The questions asked in the U.S. Census have changed over time to reflect both the data collecting needs of federal agencies and evolving societal norms. Census geographies have also evolved in this time period to reflect population change and shifting administrative boundaries in the United States.
Attempts to Provide Standardized Data
For the researcher who needs to compare demographic and socioeconomic data over time, this variability in data and geography can be problematic. Various data providers have attempted to harmonize questions and to generate standard geographies using algorithms that allow for comparisons over time. Some of the projects mentioned in this post have used sophisticated weighting techniques to make more accurate estimates. See, for instance, some of the NHGIS documentation on standardizing data from 1990 and from 2000 to 2010 geography.
The NHGIS Time Series Tables link census summary statistics across time and may require two types of integration: attribute integration, ensuring that the measured characteristics in a time series are comparable across time, and geographic integration, ensuring that the areas summarized by time series are comparable across time.
For attribute integration, NHGIS often uses “nominally integrated tables,” where the aggregated data is presented as it was compiled. For instance, comparing “Durham County” data from 1960 and 2000 based on the common name of the county.

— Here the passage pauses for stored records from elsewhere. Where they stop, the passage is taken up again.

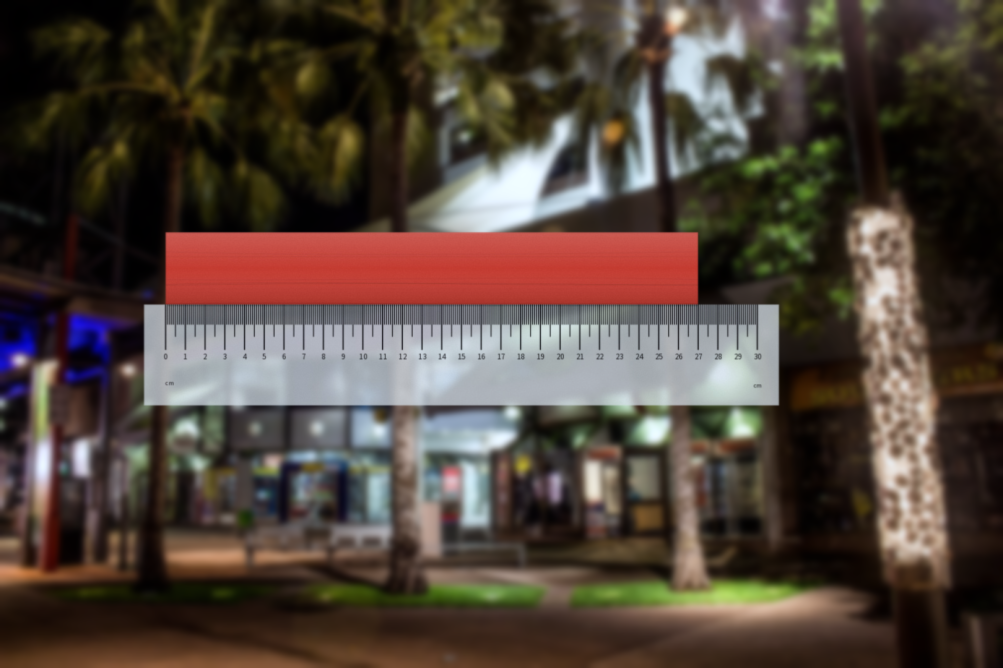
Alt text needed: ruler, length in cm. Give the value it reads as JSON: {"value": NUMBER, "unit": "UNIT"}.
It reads {"value": 27, "unit": "cm"}
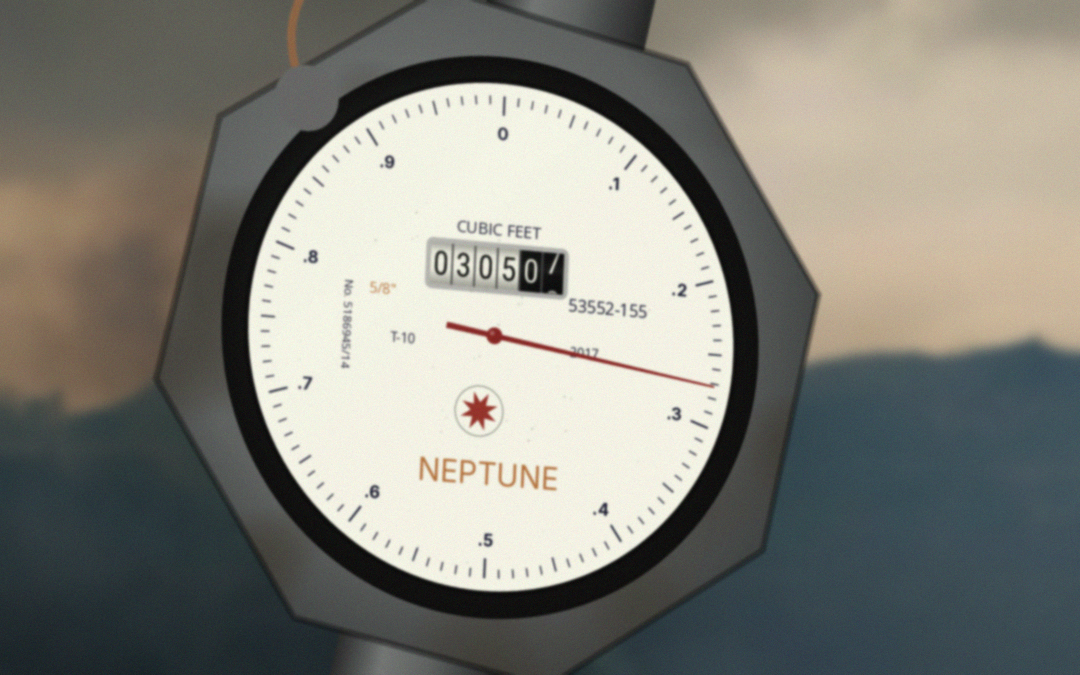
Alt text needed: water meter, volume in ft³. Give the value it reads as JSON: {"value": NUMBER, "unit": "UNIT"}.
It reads {"value": 30507.27, "unit": "ft³"}
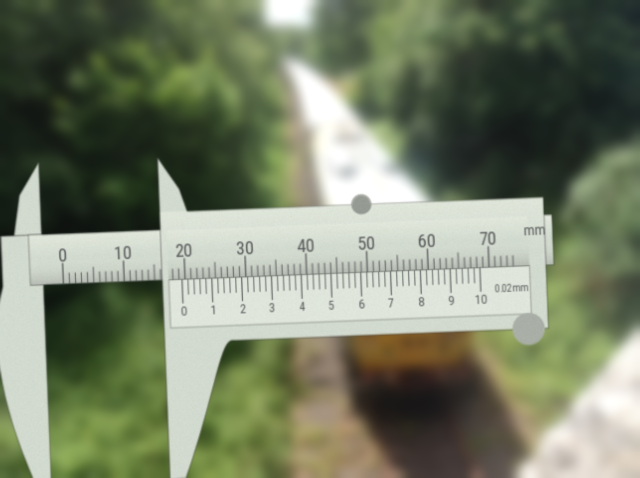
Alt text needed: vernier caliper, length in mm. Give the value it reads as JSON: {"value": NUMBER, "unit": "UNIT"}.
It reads {"value": 19.5, "unit": "mm"}
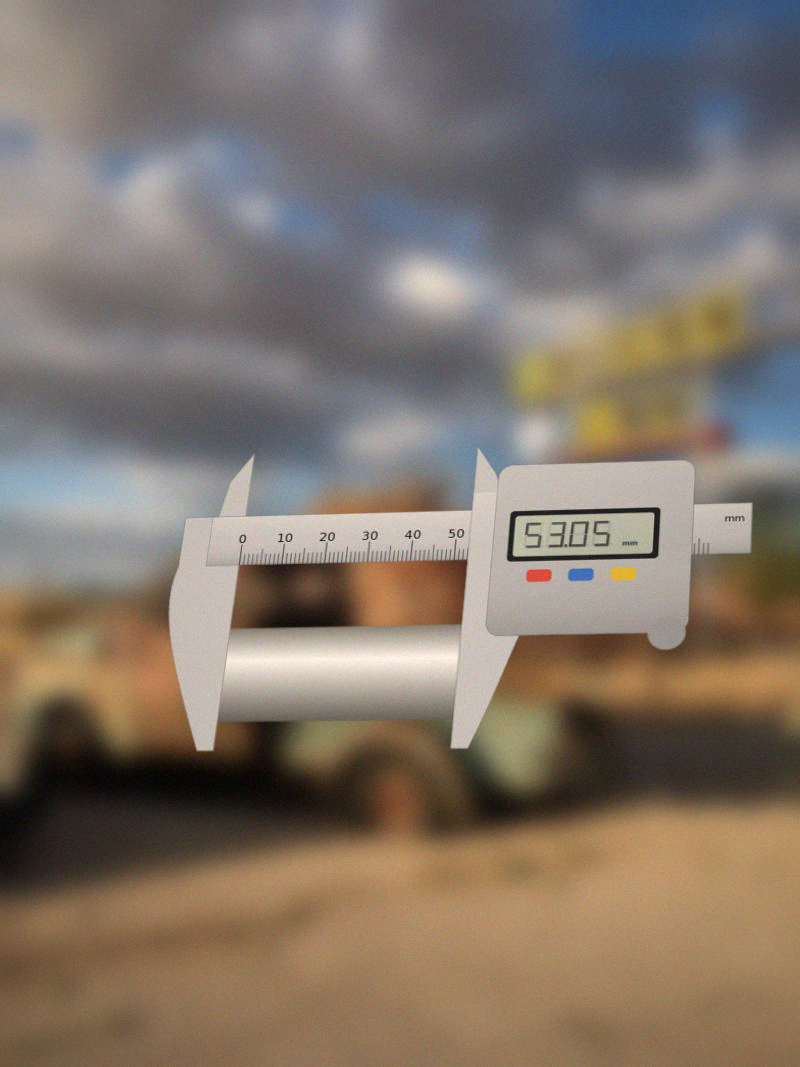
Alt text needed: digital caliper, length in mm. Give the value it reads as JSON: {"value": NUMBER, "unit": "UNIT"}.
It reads {"value": 53.05, "unit": "mm"}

For geographically standardized tables, when data from one year is aggregated to geographic areas from another year, NHGIS provides documentation with details on the weighting algorithms they use:
NHGIS has resolved discrepancies in the electronic boundary files, as they illustrate here (an area of Cincinnati).
The Social Explorer Comparability Data is similar to the NHGIS Time Series Tables, but with more of a drill-down consumer interface. (Go to Tables and scroll down to the Comparability Data.) Only 2000 to 2010 data are available at the state, county, and census tract level. It provides data reallocated from the 2000 U.S. decennial census to the 2010 geographies, so you can get the earlier data in 2010 geographies for better comparison with 2010 data.
The Longitudinal Tract Database (LTDB) developed at Brown University provides normalized boundaries at the census tract level for 1970-2010. Question coverage over time varies. The documentation for the project are available online:
NC State has translated this data into ArcGIS geodatabase format. They provide a README file, a codebook, and the geodatabase available for download.
If you need to normalize data that isn’t yet available this way, GIS software may be able to help. Using intersection and re-combining techniques, this software may be able to generate estimates of older data in more recent geographies. In ArcGIS, this involves setting the ratio policy when creating a feature layer, to allow apportioning numeric values in attributes among the various overlapping geographies. This involves an assumption of an even geographic distribution of the variable across the entire area (which is not as sophisticated as some of the algorithms used by groups such as NHGIS).
Another research strategy employs crosswalks to harmonize census data over time. Crosswalks are tables that let you proportionally assign data from one year to another or to re-aggregate from one type of geography to another. Some of these are provided by the NHGIS geographic crosswalk files, the Census Bureau’s geographic relationship files, and the Geocorr utility from the Missouri Census Data Center.